At first sight, I could see nothing abnormal about them. I must admit there was a lot of litter on the decks that might have been used for wrapping up corpses and some fellows were hauling ropes that might have once been used for hanging innocent people, and from the dress of the seamen one might easily deduce that they were pirates on an American film ship. But the chief officer, who met me at the entrance to the companion way on the lower deck, was a most charming North Russian, with the large, pale, smiling face of the pure Slav. I gave him my papers and asked him could I have a drink at once.
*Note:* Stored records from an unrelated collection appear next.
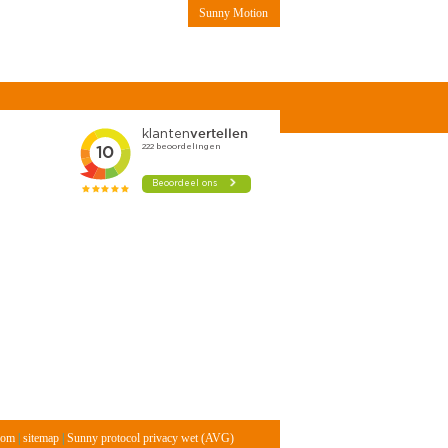
Sunny Motion
Contact
com
|
sitemap
|
Sunny protocol privacy wet (AVG)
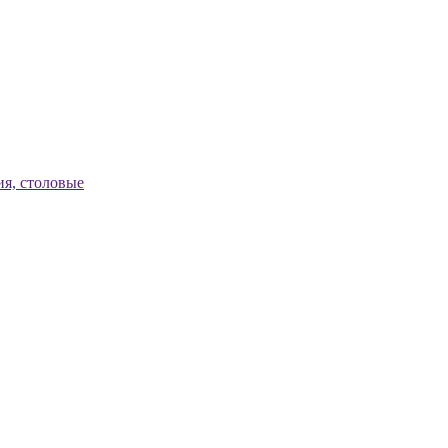
я, столовые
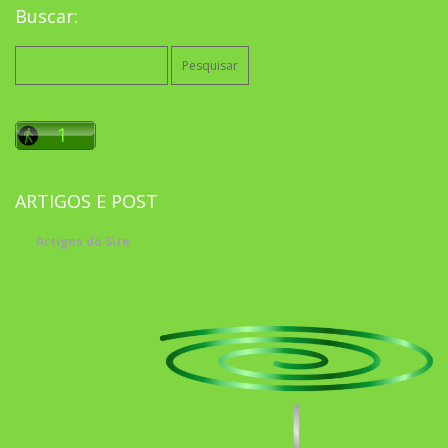
Buscar:
Pesquisar
por:
ARTIGOS E POST
Artigos do Site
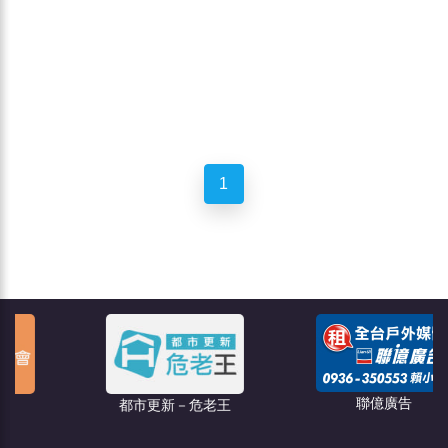
1
聯億廣告
都市更新－危老王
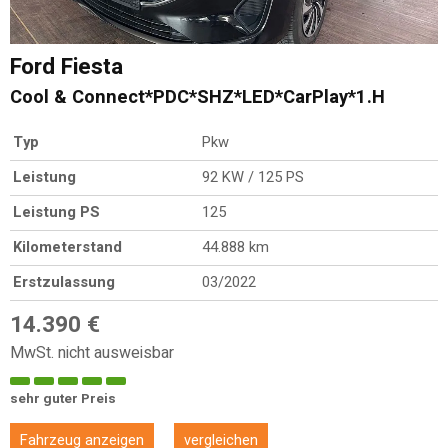
Ford
Fiesta
Cool & Connect*PDC*SHZ*LED*CarPlay*1.H
Typ
Pkw
Leistung
92 KW / 125 PS
Leistung PS
125
Kilometerstand
44.888 km
Erstzulassung
03/2022
14.390 €
MwSt. nicht ausweisbar
sehr guter Preis
Fahrzeug anzeigen
vergleichen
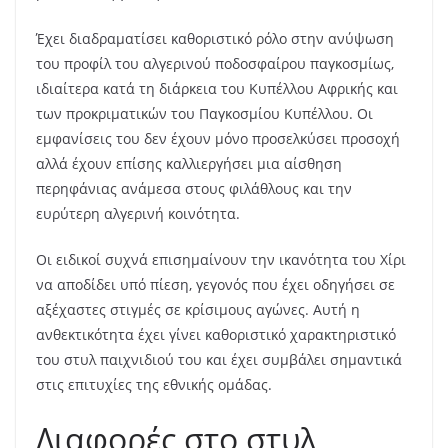
Έχει διαδραματίσει καθοριστικό ρόλο στην ανύψωση
του προφίλ του αλγερινού ποδοσφαίρου παγκοσμίως,
ιδιαίτερα κατά τη διάρκεια του Κυπέλλου Αφρικής και
των προκριματικών του Παγκοσμίου Κυπέλλου. Οι
εμφανίσεις του δεν έχουν μόνο προσελκύσει προσοχή
αλλά έχουν επίσης καλλιεργήσει μια αίσθηση
περηφάνιας ανάμεσα στους φιλάθλους και την
ευρύτερη αλγερινή κοινότητα.
Οι ειδικοί συχνά επισημαίνουν την ικανότητα του Χίρι
να αποδίδει υπό πίεση, γεγονός που έχει οδηγήσει σε
αξέχαστες στιγμές σε κρίσιμους αγώνες. Αυτή η
ανθεκτικότητα έχει γίνει καθοριστικό χαρακτηριστικό
του στυλ παιχνιδιού του και έχει συμβάλει σημαντικά
στις επιτυχίες της εθνικής ομάδας.
Διαφορές στο στυλ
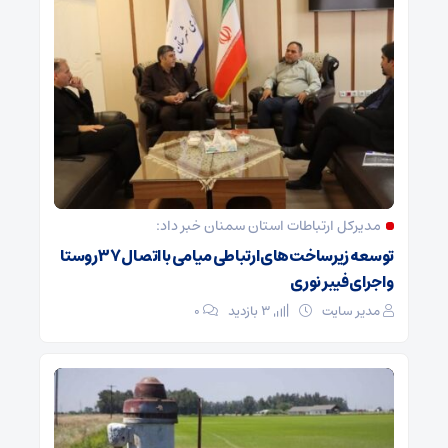
مدیرکل ارتباطات استان سمنان خبر داد:
توسعه زیرساخت‌های ارتباطی میامی با اتصال ۳۷ روستا
و اجرای فیبر نوری
مدیر سایت
3 بازدید
۰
‘Come,’ he said. ‘I go tell steward. Follow please.’

He brought me into the officers’ mess, which was the first room on the left. Then he bowed politely and left me in order to fetch the steward. The room was brand new, fitted out very creditably. There was nothing unnecessary. Every inch of space was compactly organised. There was no hint of luxury. At once it reminded me of the mess room in a monastery. I also noticed that everything possible bore the Soviet Arms in red. That increased the monastic impression, for people with religions love to carve their symbols, not only on their furniture but even on their underwear.

The chief officer returned and beckoned to me a trifle furtively. His furtiveness cheered me, since there was a question of having a drink. It reminded me of my own country. In Ireland there is always something secret about drinking which makes it an adventure. Recognised topers in country villages, where the slightest and most secret sins are common knowledge, have a habit of leaning over the bar counter and whispering their order into the ear of the barmaid, who assumes the proper air of taking part in a conspiracy. Even at dinners in private houses, the host secretly invites his guests into the kitchen or the cubby-hole, with many a ‘hush’ and a finger to the lip, for fear ‘she’ might see him uncork the jar of old whisky. I mistook the mate’s furtiveness for this admirable Irish attitude towards the beautiful ritual of drinking. But as I followed him out into the corridor, he whispered:

‘In my cabin better. There nobody see you.’

There was no joy in his voice. I could detect, on the contrary, a horrid fear, which made me feel sorry I had set foot on the ship. Here, I understood at once, drinking was regarded as a crime and drinkers were criminals. Yo ho ! And a bottle of mineral waters.